Mikheil Svanidze presents at Friedrich-Schiller University Jena

18:00, 12 December, 2016

Acchouchierhaus (Room 101)

Jenergasse 8, Jena





Informal private providers of mobility, vans known in most former Soviet Union as marshrutkas are since last 20 years central suppliers of transportation. They have moved at the height of the collapse of municipal transport system at around year 2000 and still provide around half of mobility for its 1.2 million citizens.

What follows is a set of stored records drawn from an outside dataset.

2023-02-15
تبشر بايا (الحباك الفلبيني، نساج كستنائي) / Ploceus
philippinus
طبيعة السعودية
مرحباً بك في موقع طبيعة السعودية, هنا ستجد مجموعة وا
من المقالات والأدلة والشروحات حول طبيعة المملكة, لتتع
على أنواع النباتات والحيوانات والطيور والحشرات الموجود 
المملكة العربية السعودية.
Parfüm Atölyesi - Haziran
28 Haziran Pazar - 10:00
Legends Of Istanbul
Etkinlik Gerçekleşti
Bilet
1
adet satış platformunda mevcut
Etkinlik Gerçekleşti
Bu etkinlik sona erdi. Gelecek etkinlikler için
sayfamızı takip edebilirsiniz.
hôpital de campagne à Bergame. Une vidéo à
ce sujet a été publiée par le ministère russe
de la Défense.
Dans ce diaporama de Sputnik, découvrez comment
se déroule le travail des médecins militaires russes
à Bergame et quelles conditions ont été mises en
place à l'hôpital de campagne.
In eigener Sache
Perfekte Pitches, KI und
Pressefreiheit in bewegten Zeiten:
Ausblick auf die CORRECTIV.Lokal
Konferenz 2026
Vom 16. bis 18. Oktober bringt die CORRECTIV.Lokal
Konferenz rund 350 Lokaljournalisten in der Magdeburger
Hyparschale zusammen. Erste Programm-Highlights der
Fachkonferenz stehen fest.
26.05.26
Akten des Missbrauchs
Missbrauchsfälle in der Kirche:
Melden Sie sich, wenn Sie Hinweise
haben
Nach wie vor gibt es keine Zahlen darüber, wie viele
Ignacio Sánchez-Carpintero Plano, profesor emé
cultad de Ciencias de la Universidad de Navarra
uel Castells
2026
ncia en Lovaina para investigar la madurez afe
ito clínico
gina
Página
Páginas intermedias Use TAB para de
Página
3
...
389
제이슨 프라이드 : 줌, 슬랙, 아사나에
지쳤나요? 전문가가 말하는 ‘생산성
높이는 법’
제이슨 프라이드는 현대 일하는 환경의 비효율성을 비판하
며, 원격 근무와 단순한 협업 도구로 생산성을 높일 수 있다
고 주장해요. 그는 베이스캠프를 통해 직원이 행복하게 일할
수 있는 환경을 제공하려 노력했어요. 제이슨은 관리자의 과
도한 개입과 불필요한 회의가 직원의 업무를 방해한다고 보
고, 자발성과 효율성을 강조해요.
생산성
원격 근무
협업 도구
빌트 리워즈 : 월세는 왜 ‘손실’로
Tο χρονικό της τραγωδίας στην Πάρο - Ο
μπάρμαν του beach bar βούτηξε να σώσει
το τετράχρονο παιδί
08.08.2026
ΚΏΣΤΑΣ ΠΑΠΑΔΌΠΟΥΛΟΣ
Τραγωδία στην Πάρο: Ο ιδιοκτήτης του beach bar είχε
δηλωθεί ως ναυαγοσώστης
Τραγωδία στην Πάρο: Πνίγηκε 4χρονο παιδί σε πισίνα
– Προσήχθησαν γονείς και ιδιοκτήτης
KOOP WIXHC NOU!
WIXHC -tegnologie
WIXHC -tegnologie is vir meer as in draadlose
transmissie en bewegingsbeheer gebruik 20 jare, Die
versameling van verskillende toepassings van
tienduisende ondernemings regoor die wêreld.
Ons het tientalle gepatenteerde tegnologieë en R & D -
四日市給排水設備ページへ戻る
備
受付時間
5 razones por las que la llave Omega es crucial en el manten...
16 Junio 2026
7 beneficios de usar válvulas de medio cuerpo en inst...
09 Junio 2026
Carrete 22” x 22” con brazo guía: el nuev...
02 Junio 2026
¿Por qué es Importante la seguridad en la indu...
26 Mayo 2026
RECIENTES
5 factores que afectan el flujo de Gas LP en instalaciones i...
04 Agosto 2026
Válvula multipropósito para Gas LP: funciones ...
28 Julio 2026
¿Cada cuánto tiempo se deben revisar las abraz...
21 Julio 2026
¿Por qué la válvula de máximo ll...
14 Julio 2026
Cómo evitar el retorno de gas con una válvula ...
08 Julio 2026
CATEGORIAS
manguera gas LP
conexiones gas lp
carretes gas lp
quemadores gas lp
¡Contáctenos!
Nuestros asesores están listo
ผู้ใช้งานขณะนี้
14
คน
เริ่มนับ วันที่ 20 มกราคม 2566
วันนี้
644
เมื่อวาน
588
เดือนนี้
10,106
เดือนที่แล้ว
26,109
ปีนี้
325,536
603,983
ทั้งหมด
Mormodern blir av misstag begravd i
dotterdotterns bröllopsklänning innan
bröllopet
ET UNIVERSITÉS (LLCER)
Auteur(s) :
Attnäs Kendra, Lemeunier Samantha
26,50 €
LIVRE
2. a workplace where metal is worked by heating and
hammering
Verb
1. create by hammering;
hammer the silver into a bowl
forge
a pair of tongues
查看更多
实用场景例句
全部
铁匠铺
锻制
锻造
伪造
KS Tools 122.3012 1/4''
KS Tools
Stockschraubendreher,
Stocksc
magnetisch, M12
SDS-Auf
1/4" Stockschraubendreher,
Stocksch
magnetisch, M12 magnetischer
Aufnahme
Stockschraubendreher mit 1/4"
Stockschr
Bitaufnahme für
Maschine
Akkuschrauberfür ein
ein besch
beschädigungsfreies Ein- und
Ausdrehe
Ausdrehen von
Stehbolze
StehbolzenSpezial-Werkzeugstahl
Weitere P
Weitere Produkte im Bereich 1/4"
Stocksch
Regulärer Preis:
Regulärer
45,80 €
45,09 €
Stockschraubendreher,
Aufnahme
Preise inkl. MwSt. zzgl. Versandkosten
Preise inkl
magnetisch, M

But in the process of moving people around these vehicles have been shaping the urban spaces, which is what I am looking at in my dissertation and this presentation, where I will paint a general picture of mobility in Tbilisi, paying special attention to the question – how did the new urban transport ways, associated with “self-regulation”, “urban mess” and informal transport reshape the city, in terms of human mobility behavior in smaller neighborhoods, in terms of new urban entrepreneurs – the workers of marshrutka industry and finally in the  as city government’s responses to the issue.


Short biography:

Mikheil Svanidze is a doctoral candidate in Tbilisi State University in Tbilisi, Georgia in human geography,  as well as a fellow in the project: “Fluid mobilities for cities in transformation: spatial dynamics of marshrutkas in Central Asia and the Caucasus” co-ordinated by Leibniz Institute for Regional Geography in Leipzig. His dissertation topic concerns the emergence of new orders and mobility behaviours in the city of Tbilisi, which were precipitated by the advent and spread of city-route marshrutkas.